FORT WORTH, Texas – Four months after the Chilean bishops presented their resignations en masse due to a massive clerical sexual abuse crisis, Pope Francis has accepted two more on Friday, bringing the total to seven.

Though the Vatican gave no reason for the pontiff’s decision, both prelates replaced on Friday are accused of sexually abusing minors.

Both prelates are currently being investigated by civil prosecutors, as is Cardinal Ricardo Ezzati, the Archbishop of Santiago, who continues in his role despite allegations that he covered up clerical sexual abuse.

Bishop Cristian Contreras of San Felipe is one of the two whose resignation Francis accepted on Friday. He’s being investigated for cover-up, but also for allegedly abusing a minor in the bishop’s house decades ago. He had already been investigated in 2013 by the Vatican, which sent two priests to look into alleged sexual abuses, but no sanctions were imposed.

Contreras will be temporarily replaced by the head of the ecclesial tribunal of Santiago, Jaime Ortiz de Lezcano, who will serve as apostolic administrator. He was the man tasked with investigating former priest Cristian Precht, who was removed from the priesthood last week by Francis without the possibility of appealing the sentence.

In 2012, Ortiz de Lezcano had recommended a life-time sentence for Precht, but the now defrocked priest received instead a five-year suspension, a decision that critics often pin on Ezzati, as it was his prerogative to determine the sentence after the Vatican found the priest guilty of abusing both minors and adults.

The second bishop, Carlos Pellegrin, until today head of the diocese of Chillan, is also accused of abuse. He was investigated in 2011 over a series of anonymous allegations, but new ones arose last month, so he’s being investigated again by the local prosecutor.

Francis’s decision to accept his resignation comes a week after Pellegrin’s diocese was raided by the local prosecutors’ office. He will be replaced by a local priest, Sergio Perez de Arce, who will also serve as apostolic administrator.

An apostolic administrator has the same rights and obligations of a residential bishop, and they become members of the local bishops’ conference for the duration of their assignment.

At 59, Contreras is far from the mandatory retirement age, as is Pellegrin, who’s currently 60.

The resignations come after Francis accepted those of Juan Barros, former bishop of Osorno, accused by the victims of pedophile priest Fernando Karadima of covering up for his mentor; Horacio Valenzuela from Talca, another man considered close to Karadima; Gonzalo Duarte of Valparaiso, accused both of covering up cases of abuse but also of abuses of power and conscience with a sexual connotation; Alejandro Goic, of Rancagua, who publicly acknowledged he failed to act promptly after being informed of a ring of priests guilty of sexual misconduct; and Cristian Caro, from Puerto Montt, who’s also been accused of covering up.

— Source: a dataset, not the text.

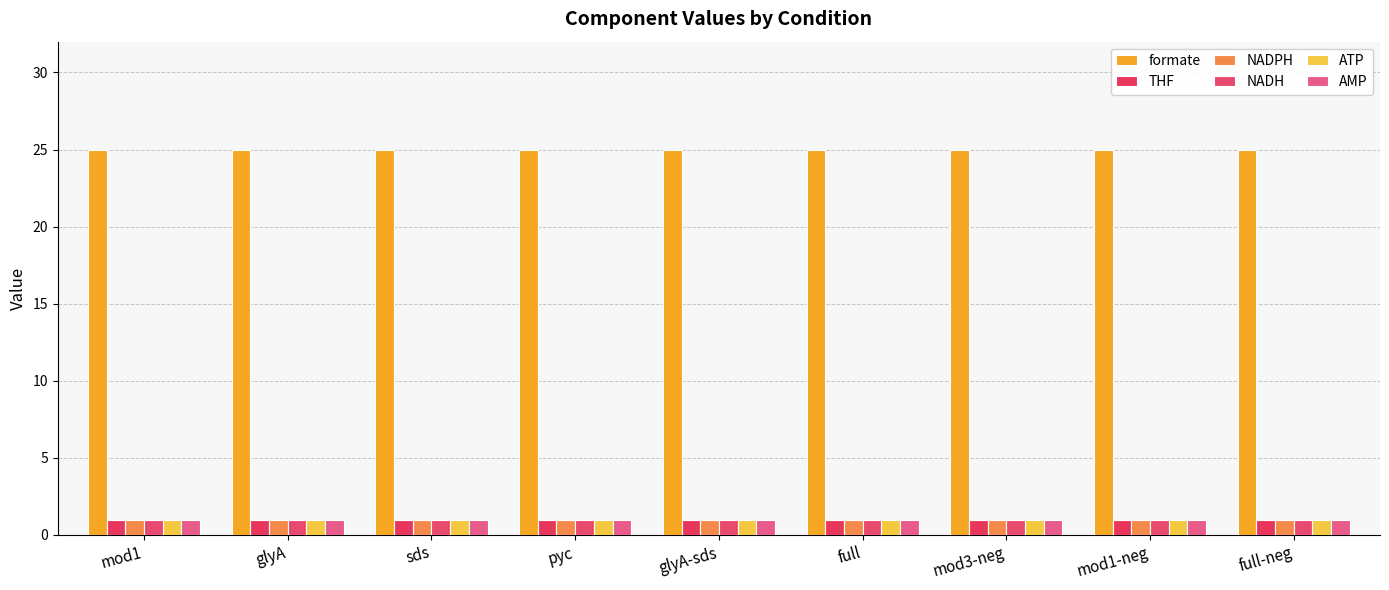

What is the total value across all series at mod3-neg?

30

Some of these men are over 75, but this is not the case for instance with Barros. In every instance, the Vatican has not disclosed why the resignations were accepted, something survivors’ groups have long advocated in the name of transparency.

Last May Francis summoned every Chilean bishop to Rome and, after a three-day meeting, all of them presented their resignations after acknowledging that they’d made “grave mistakes and omissions.” The pontiff himself gave them a letter, meant to be private, in which he said he knew some bishops were guilty of several crimes, including cover-up and destroying evidence to protect the perpetrators.

Most of the evidence Francis had at hand came from an investigation he requested from Maltese Archbishop Charles Scicluna and Spaniard Father Jordi Bertomeu, an official in the Vatican’s Congregation for the Doctrine of the Faith. The two were sent back to Chile in June to look into the “Osorno case” but also to continue to collect information about other cases of abuse.

The two presented a 2,300 page report that led to Francis’s decision to call all the bishops to Rome, as well as a group of three survivors of Karadima, whom he’d previously accused of calumnies for criticizing his decision to transfer Barros in 2015, from the military chaplaincy to the southern diocese of Osorno.

Juan Carlos Cruz, one of Karadima’s survivors who met with Francis before the summit of bishops in Rome, went to Twitter to celebrate the decision announced on Friday, saying that it’s a day of “celebration” for Chile, and that the “delinquent bishops are slowly leaving and a new church is surging.”

“Now they have to answer to [local] justice for abuse and cover up!” he said in a second message. “Slowly cleaning the Chilean church.”

The news of the two new resignations comes on the day Francis welcomed Archbishop Fernando Chomalí of Concepción, who’s often named as a possible replacement for Ezzati.